Rally planned in memory of bear killed at Tahoe Vista
Special to The Union
TAHOE VISTA — Community members have organized a Saturday rally in support of a bear that was trapped and killed last week in Tahoe Vista with the authorization of the California Department of Fish and Wildlife.
“It’s a memorial service,” said Anne Bryant, executive director of the Bear League. “We lost a neighbor, a member of our community.”
The rally will start at 11:30 a.m. at 7010 North Lake Blvd. in Tahoe Vista. It will include a circle of memorial for bears and live music by Renegade Hombres. Bryant said she will be there discussing tips to live safely with bears.
The bear’s death sparked outrage in the community after the Bear League posted about the events on its Facebook page. A post from the Bear League had nearly 700 comments and over 650 shares. Bryant said they deleted the post from the league’s Facebook page after a comment was left threatening to burn the homeowner’s house down.
Despite the negative impact the incident had on some community members, Megan McClintock, an organizer of the rally, said she hopes it will “be more of an awareness and education event.”
“We want it to be an event that is less focused on negative things that have happened in the past and more about spreading awareness for the future,” she said. “Anyone that is going to have hateful words, we encourage them to stay home.”
According to Bryant, a trap was set on Wildwood Drive in Tahoe Vista after a bear repeatedly had gotten into the car of a homeowner. The trap was triggered by a bear around 2 a.m. Nov. 15 and was taken away early that morning.
The homeowner was granted a depredation permit by the Department of Fish and Wildlife to have the bear killed. The department is required by law to issue a depredation permit if a homeowner can show property damage has occurred. The permit allows a licensed trapper to set the trap and euthanize the bear, according to Peter Tira, information officer for the department.
“There has to be corrective measures taken to some degree before a depredation permit is issued,” Tira said. “It’s typically not for a one time offending bear.”

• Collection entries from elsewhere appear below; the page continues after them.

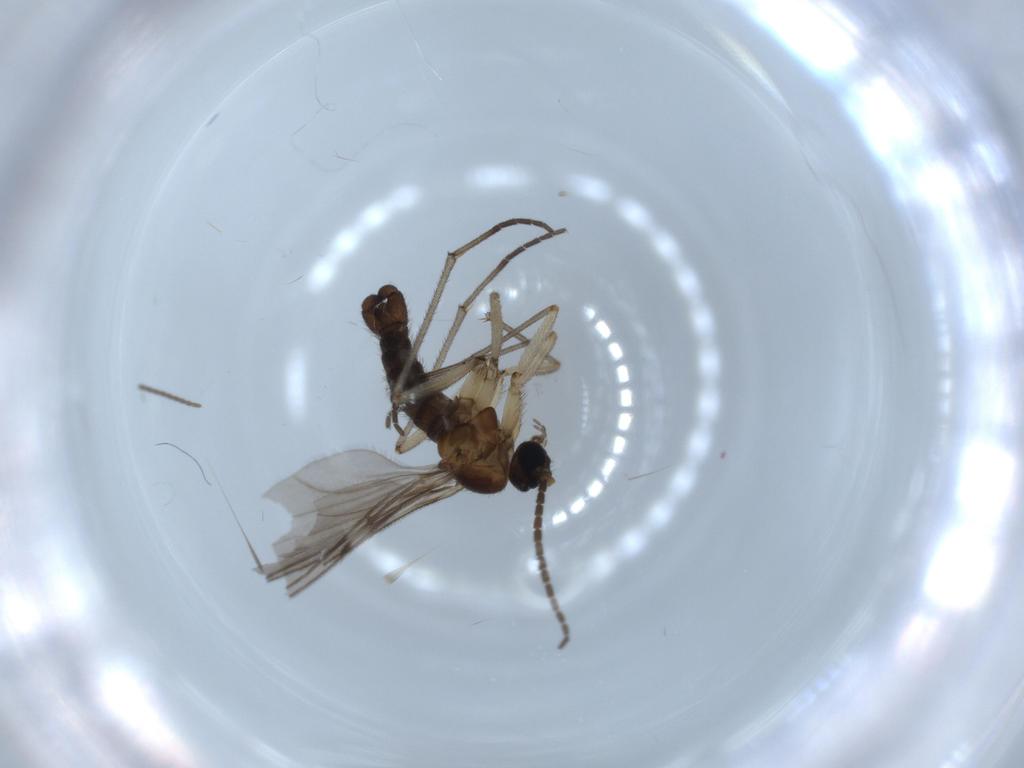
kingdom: Animalia
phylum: Arthropoda
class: Insecta
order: Diptera
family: Sciaridae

The policy states “the permit allows the permittee or designee to kill the offending bear regardless of the time of year. But a depredation permit is the last step in a series of steps taken to eliminate the problem.”

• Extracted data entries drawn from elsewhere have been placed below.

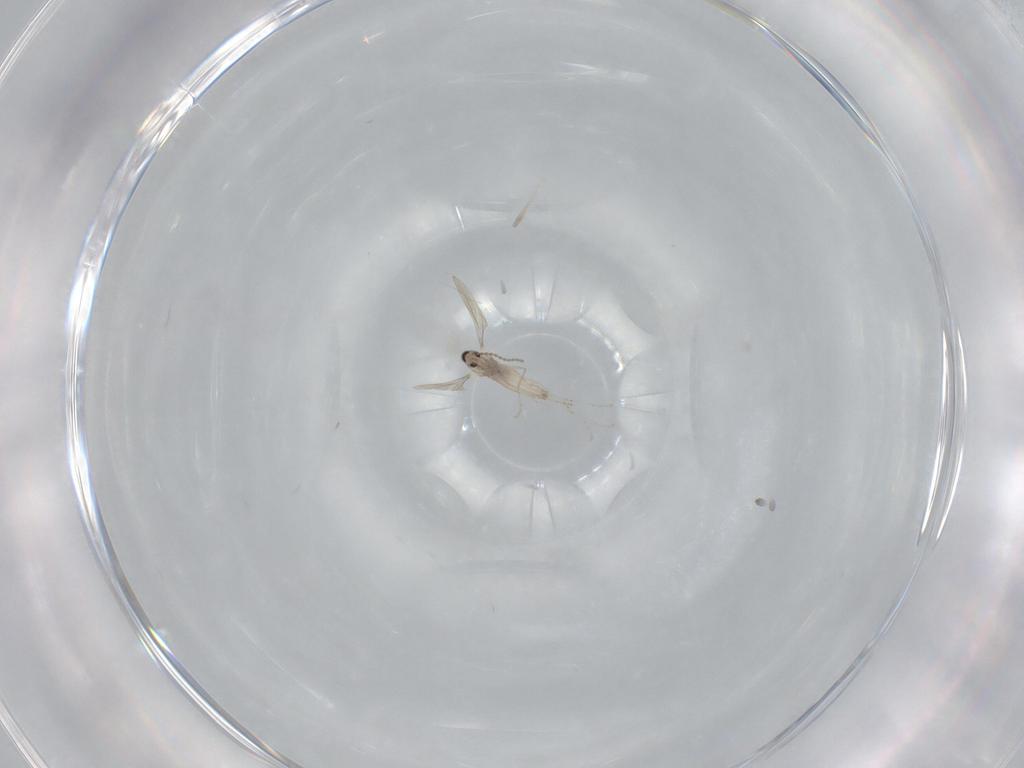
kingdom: Animalia
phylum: Arthropoda
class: Insecta
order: Diptera
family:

A biologist confirmed that the bear that was trapped was the bear causing the damage, Tira said.
Bryant said she received multiple calls from concerned neighbors when they saw that the trap was set and immediately got in contact with the California Department of Fish and Wildlife.
“Killing a bear has never been the solution,” said Bryant. “The bears are fine as long as you don’t invite them by leaving food in your car or your bird feeder out. It’s the simple dos and don’ts of living in bear country.”